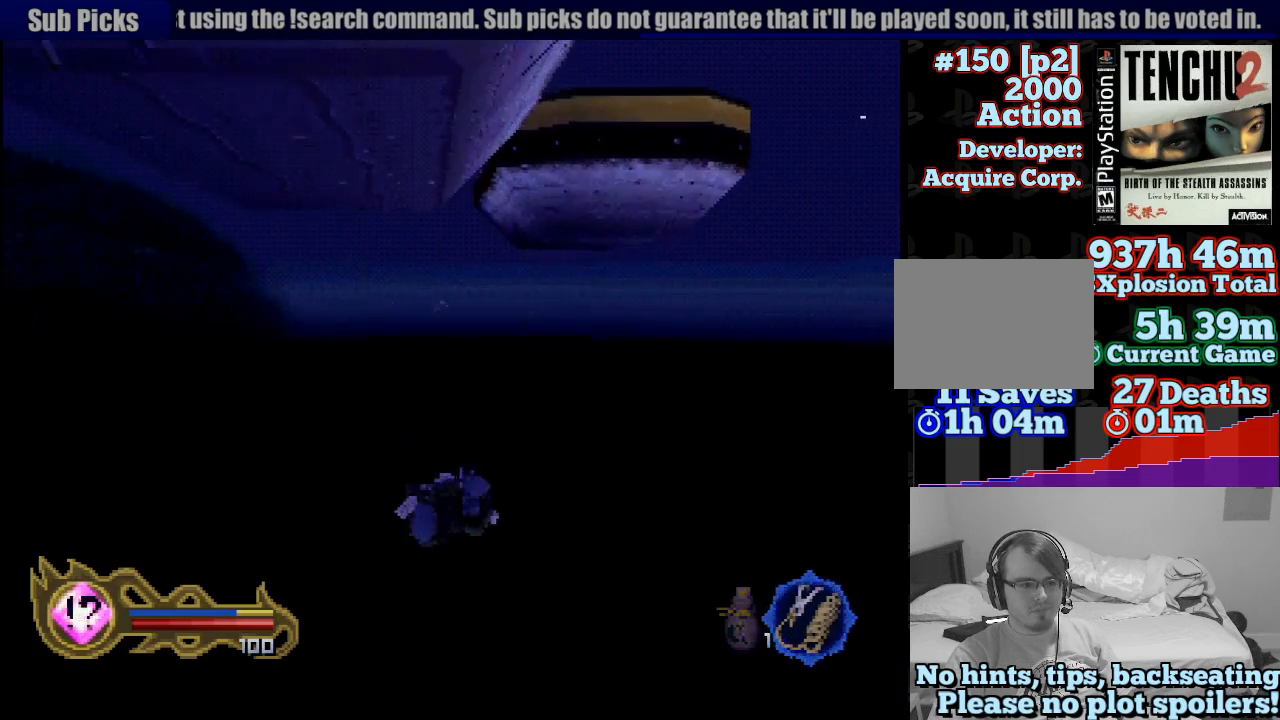
{"buttons": [], "left_stick": "down", "right_stick": "center", "events": [[133, "CROSS", "up"], [233, "CROSS", "down"], [300, "CROSS", "up"], [383, "left_stick", "down"], [400, "CROSS", "down"], [500, "CROSS", "up"]]}
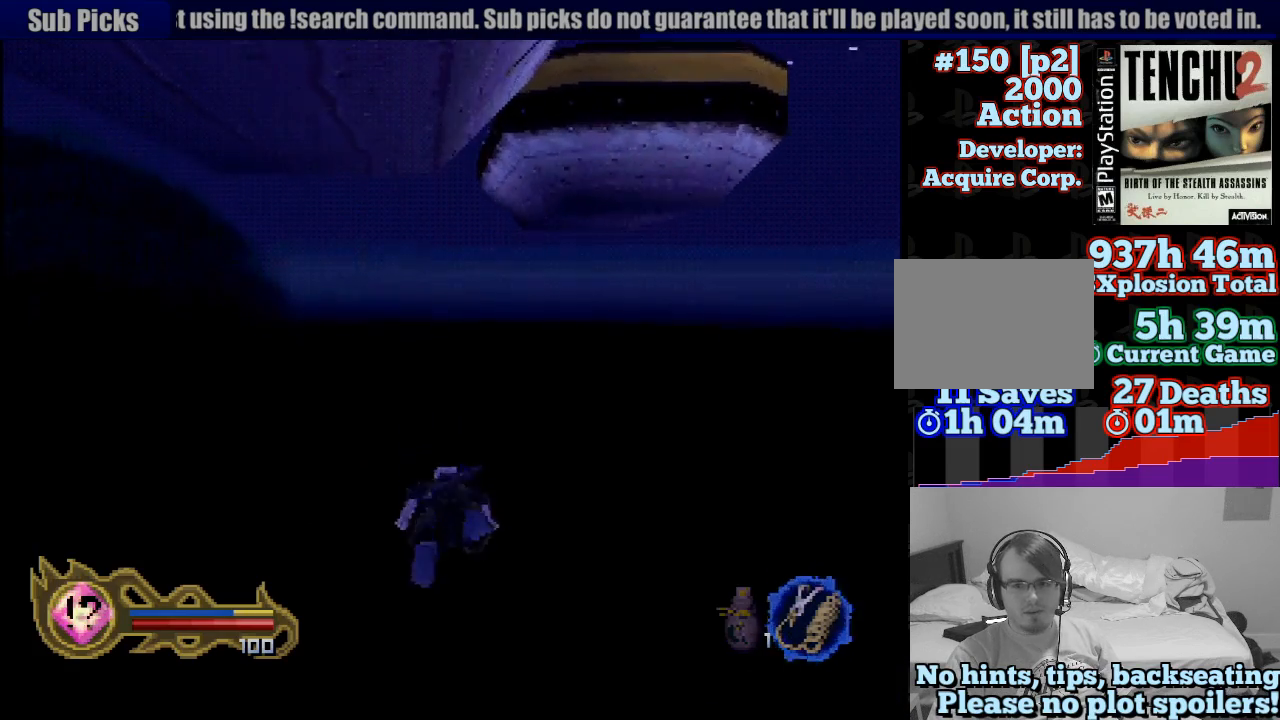
{"buttons": [], "left_stick": "center", "right_stick": "center", "events": [[83, "left_stick", "center"], [117, "CROSS", "down"], [217, "CROSS", "up"], [300, "CROSS", "down"], [417, "CROSS", "up"]]}
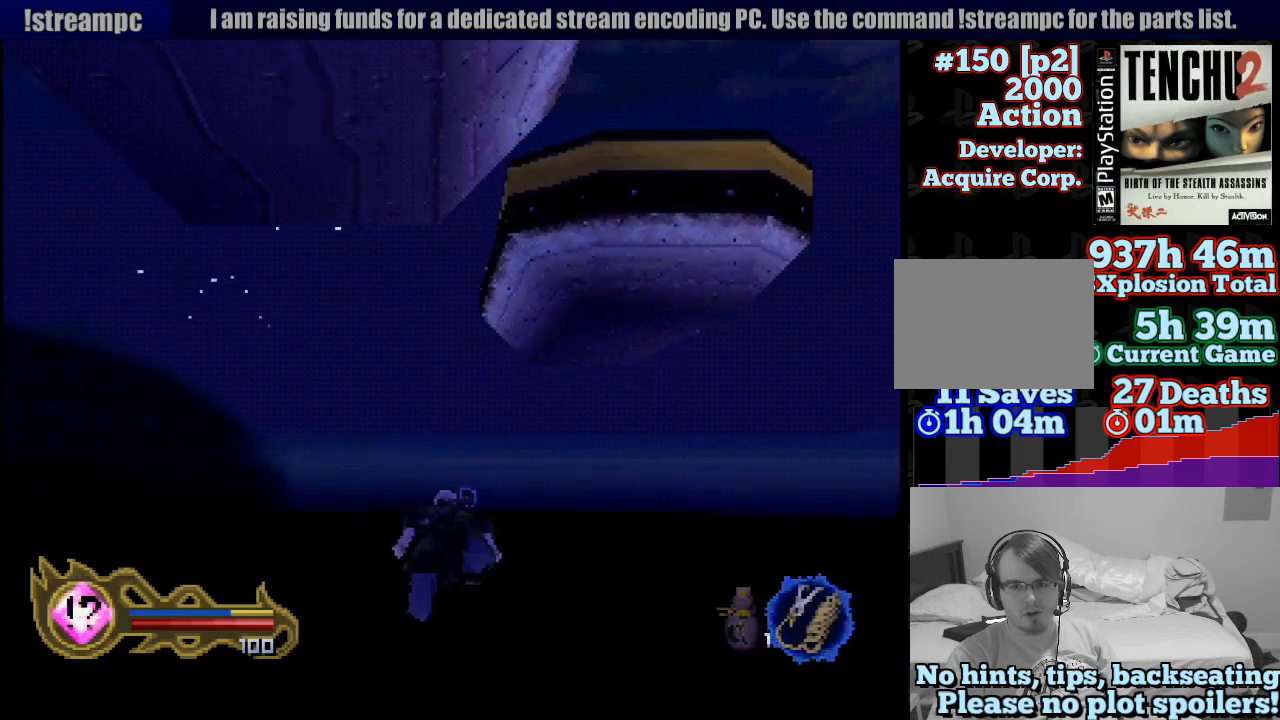
{"buttons": [], "left_stick": "center", "right_stick": "center", "events": [[17, "CROSS", "down"], [117, "CROSS", "up"], [183, "CROSS", "down"], [267, "CROSS", "up"], [383, "CROSS", "down"], [500, "CROSS", "up"]]}
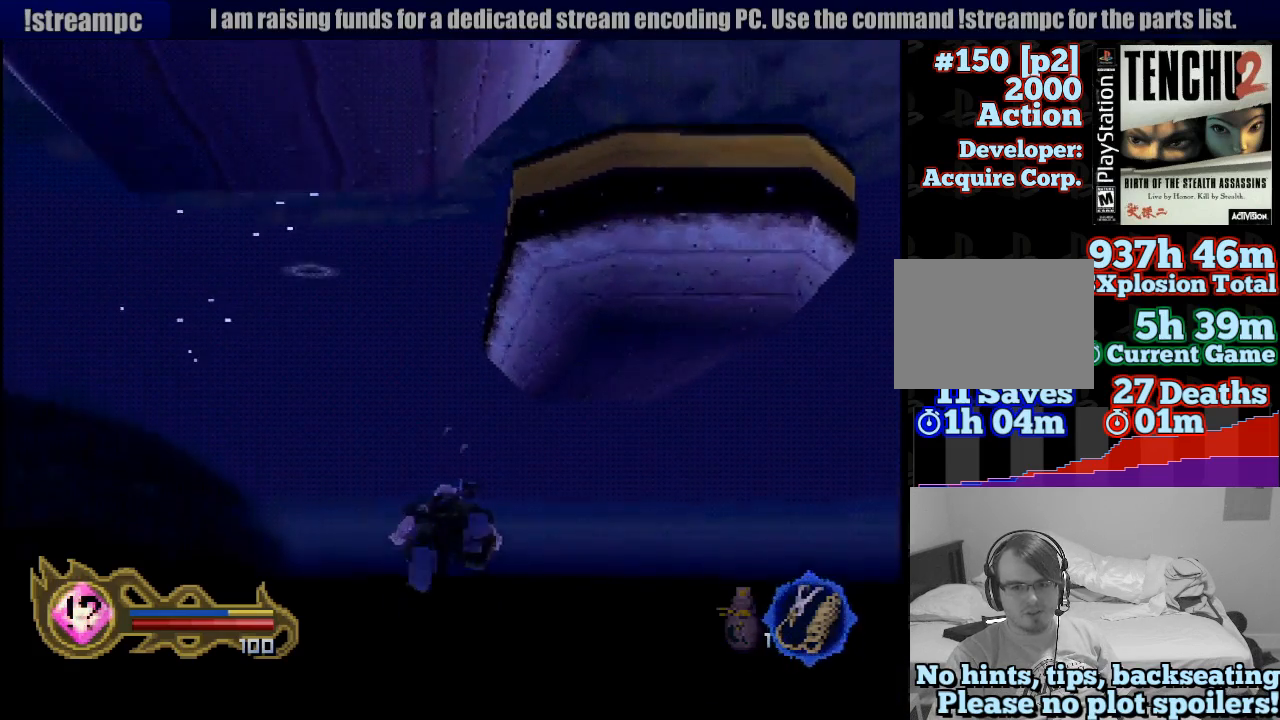
{"buttons": ["CROSS"], "left_stick": "center", "right_stick": "center", "events": [[83, "CROSS", "down"], [100, "left_stick", "left"], [200, "CROSS", "up"], [283, "CROSS", "down"], [283, "left_stick", "center"], [383, "CROSS", "up"], [500, "CROSS", "down"]]}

_PROBLEM REQUIREMENTS_
What's needed is a word-for-word retyping of the listing, minus its pictures.

_SOLUTION_
{"buttons": [], "left_stick": "down", "right_stick": "center", "events": [[133, "CROSS", "up"], [233, "CROSS", "down"], [300, "CROSS", "up"], [383, "left_stick", "down"], [400, "CROSS", "down"], [500, "CROSS", "up"]]}
{"buttons": [], "left_stick": "center", "right_stick": "center", "events": [[83, "left_stick", "center"], [117, "CROSS", "down"], [217, "CROSS", "up"], [300, "CROSS", "down"], [417, "CROSS", "up"]]}
{"buttons": [], "left_stick": "center", "right_stick": "center", "events": [[17, "CROSS", "down"], [117, "CROSS", "up"], [183, "CROSS", "down"], [267, "CROSS", "up"], [383, "CROSS", "down"], [500, "CROSS", "up"]]}
{"buttons": ["CROSS"], "left_stick": "center", "right_stick": "center", "events": [[83, "CROSS", "down"], [100, "left_stick", "left"], [200, "CROSS", "up"], [283, "CROSS", "down"], [283, "left_stick", "center"], [383, "CROSS", "up"], [500, "CROSS", "down"]]}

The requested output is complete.